Filtered through your guitar.

Of course. I want to make mine all that which moves me. That's very common in artists and I'm a little mystical about art, maybe you shouldn't be that way, but I am. It's how I am at this point in my life.

You haven't gone in for Buddhism or anything like that.

No, I've read a few things and I'm very interested. But just once in a while. That's how I am, I enjoy the moment. I get interested in something and then it stops being interesting. But I always try to have something which interests me. An incentive.

What are you interested in lately?

Well, in Kavafis, the poet. My record is called "Ciudad de las ideas" because of a poem of his called "El primer peldaño" (the first step). He is the poet who has hurt me the most and cured me the most. It's incredible how this poet can help people's souls.

Do you like poetry?

I'm interested in everything. But I don't have time to read everything I want, just like I don't have time to listen to everything that I want, nor see all the movies I want to see. Nor even to play the guitar as much as I'd like.

So that's the mystical part, but playing, composing, is a question of work.

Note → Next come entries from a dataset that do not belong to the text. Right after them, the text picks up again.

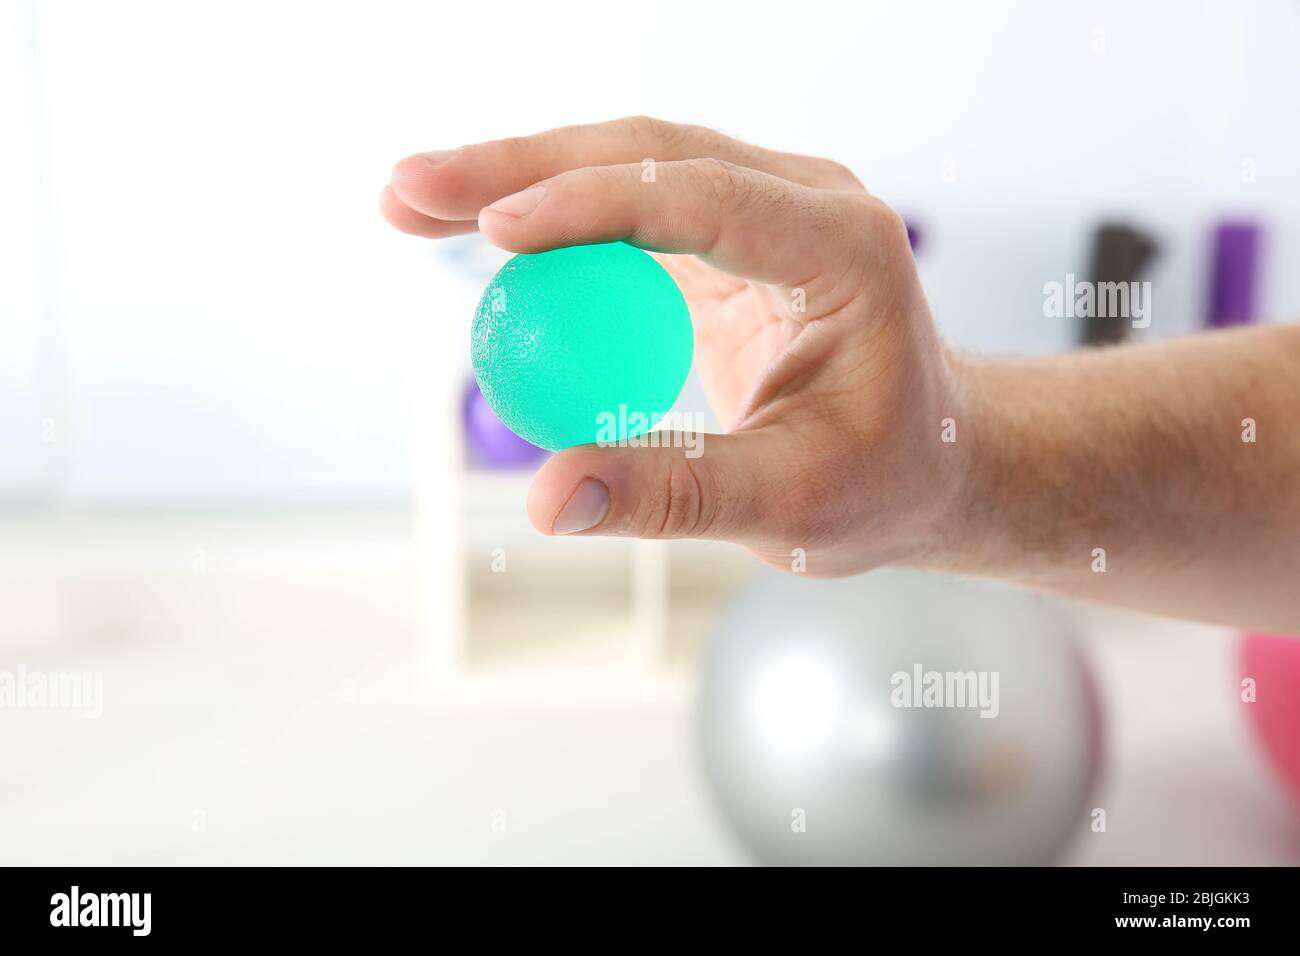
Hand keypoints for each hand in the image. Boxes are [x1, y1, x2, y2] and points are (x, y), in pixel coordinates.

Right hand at [382, 117, 963, 576]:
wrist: (930, 461)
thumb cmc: (882, 482)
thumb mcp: (786, 503)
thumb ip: (670, 494)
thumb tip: (545, 498)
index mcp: (843, 250)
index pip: (705, 198)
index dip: (593, 207)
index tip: (495, 228)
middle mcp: (807, 204)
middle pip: (648, 151)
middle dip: (521, 167)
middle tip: (408, 190)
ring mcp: (767, 209)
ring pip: (627, 161)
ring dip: (520, 177)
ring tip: (413, 203)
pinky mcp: (729, 236)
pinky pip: (629, 210)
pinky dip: (553, 220)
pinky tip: (480, 235)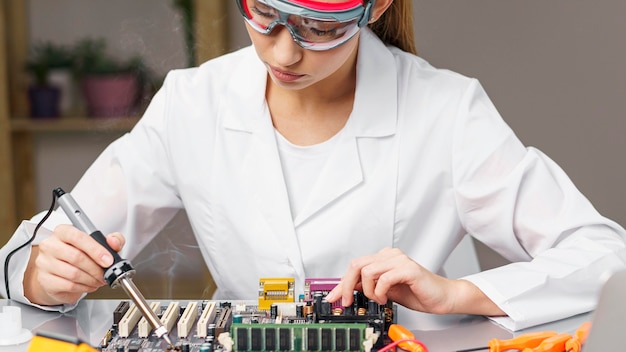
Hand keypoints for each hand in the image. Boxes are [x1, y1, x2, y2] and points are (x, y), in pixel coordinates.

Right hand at [24, 224, 124, 305]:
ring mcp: (45, 263)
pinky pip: (69, 285)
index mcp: (63, 232)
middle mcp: (50, 245)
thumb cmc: (79, 255)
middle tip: (105, 273)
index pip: (78, 237)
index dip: (96, 250)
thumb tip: (114, 241)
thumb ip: (112, 240)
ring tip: (99, 280)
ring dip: (92, 279)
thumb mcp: (99, 244)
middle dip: (96, 268)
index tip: (108, 260)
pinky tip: (89, 285)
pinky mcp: (45, 280)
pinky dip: (84, 287)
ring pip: (73, 273)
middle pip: (76, 257)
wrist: (60, 274)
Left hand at [325, 247, 505, 315]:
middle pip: (357, 265)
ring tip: (378, 299)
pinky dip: (380, 292)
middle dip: (347, 286)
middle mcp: (390, 255)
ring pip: (367, 271)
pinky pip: (384, 278)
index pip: (355, 266)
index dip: (341, 283)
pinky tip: (386, 298)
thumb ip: (367, 288)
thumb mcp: (385, 291)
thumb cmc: (418, 293)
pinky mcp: (408, 269)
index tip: (333, 297)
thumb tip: (345, 292)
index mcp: (384, 258)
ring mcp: (399, 260)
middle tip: (348, 301)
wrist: (442, 297)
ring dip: (368, 291)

It's work. But I give great importance to mystical things, when it comes to perceiving art. I'm not into bullfighting, but I go to watch some bullfighters for the art of it. My grandfather used to take me to the bullfights, but I would get bored because I didn't understand it very well... but there are artists in bullfighting that are enough to get you hooked forever. And there are flamencos who cause people to come from other countries because they have been moved by them. It's not that they say "I'm going to go because I saw flamenco". No, they've heard some artist who has changed their lives. That's what art is.

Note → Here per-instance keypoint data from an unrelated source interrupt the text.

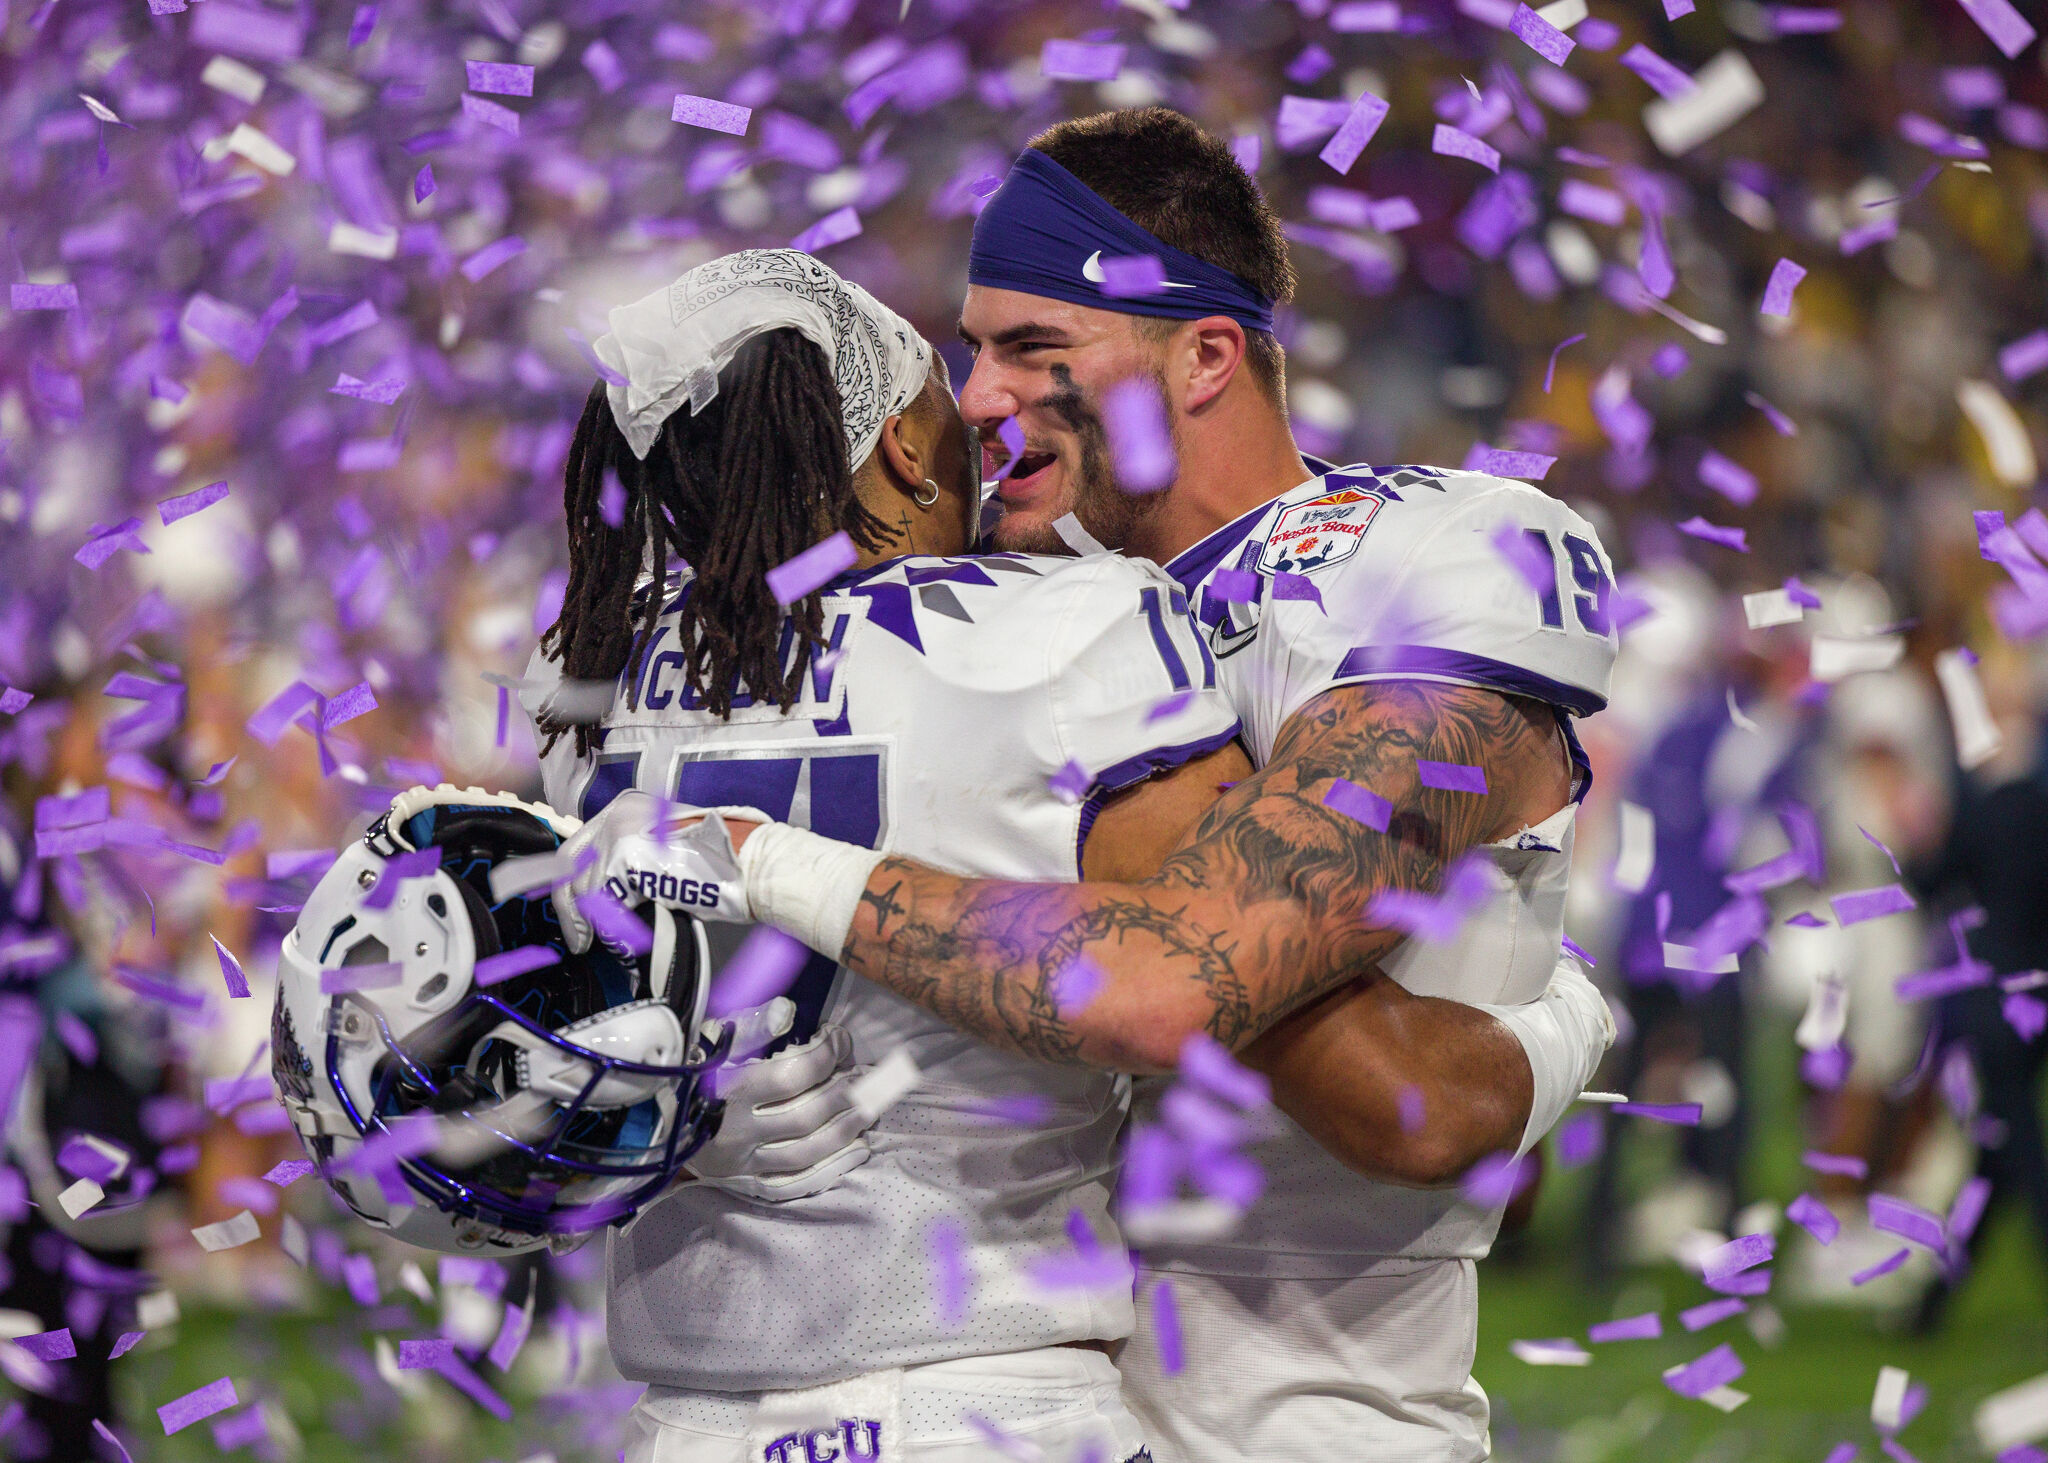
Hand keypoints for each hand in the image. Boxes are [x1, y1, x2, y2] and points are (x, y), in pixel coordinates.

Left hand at [551, 791, 757, 952]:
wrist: (743, 858)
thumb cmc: (717, 859)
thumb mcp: (665, 848)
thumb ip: (635, 859)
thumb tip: (609, 891)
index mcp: (629, 808)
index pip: (582, 845)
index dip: (570, 881)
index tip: (570, 908)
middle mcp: (619, 813)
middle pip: (573, 863)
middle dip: (570, 906)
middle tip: (578, 936)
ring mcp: (619, 832)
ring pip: (585, 885)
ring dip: (590, 920)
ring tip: (600, 941)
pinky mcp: (624, 856)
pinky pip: (602, 899)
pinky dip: (602, 924)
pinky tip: (609, 939)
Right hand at [685, 1002, 875, 1203]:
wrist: (644, 1117)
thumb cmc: (686, 1067)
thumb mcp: (710, 1037)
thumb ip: (750, 1024)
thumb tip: (787, 1012)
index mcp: (726, 1089)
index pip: (790, 1076)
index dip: (825, 1055)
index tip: (839, 1037)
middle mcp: (735, 1129)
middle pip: (805, 1116)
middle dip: (843, 1093)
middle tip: (866, 1075)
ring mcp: (742, 1159)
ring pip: (805, 1151)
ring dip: (845, 1129)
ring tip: (870, 1108)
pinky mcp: (744, 1177)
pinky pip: (795, 1179)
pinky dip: (830, 1164)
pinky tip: (856, 1148)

Who got you hooked on flamenco?

Paco de Lucía, when I was three years old. It's his fault I play the guitar (laughter). If you don't like my playing, you can blame Paco (more laugher).

I remember that line, "me gusta fumar la yerba, la hierbabuena" (I like to smoke grass, mintgrass). Was there any where you wrote that?

That was in Córdoba. I said, "I like to savor things", I don't say (laughter) "smoke". You said it, not me. I don't smoke any more. Ten years ago I smoked, but I smoked three packs of cigarrettes, blonde, anything, Fortuna, Chester, Lucky, Marlboro, like a chimney.

Was it an easy birth, this last record?

Well, it was a little difficult. But I think it takes more work to get down into a mine and not see the sun. Or climb up on a scaffold. The thing I value is the final result, doing something all mine and giving it to people who like music.

You don't give it to them, you charge them.

(Laughter) Well of course we charge. Just like they charge me to put the tiles in the bathroom!


Javier Primo
From the flamenco magazine "alma100". January, 2001.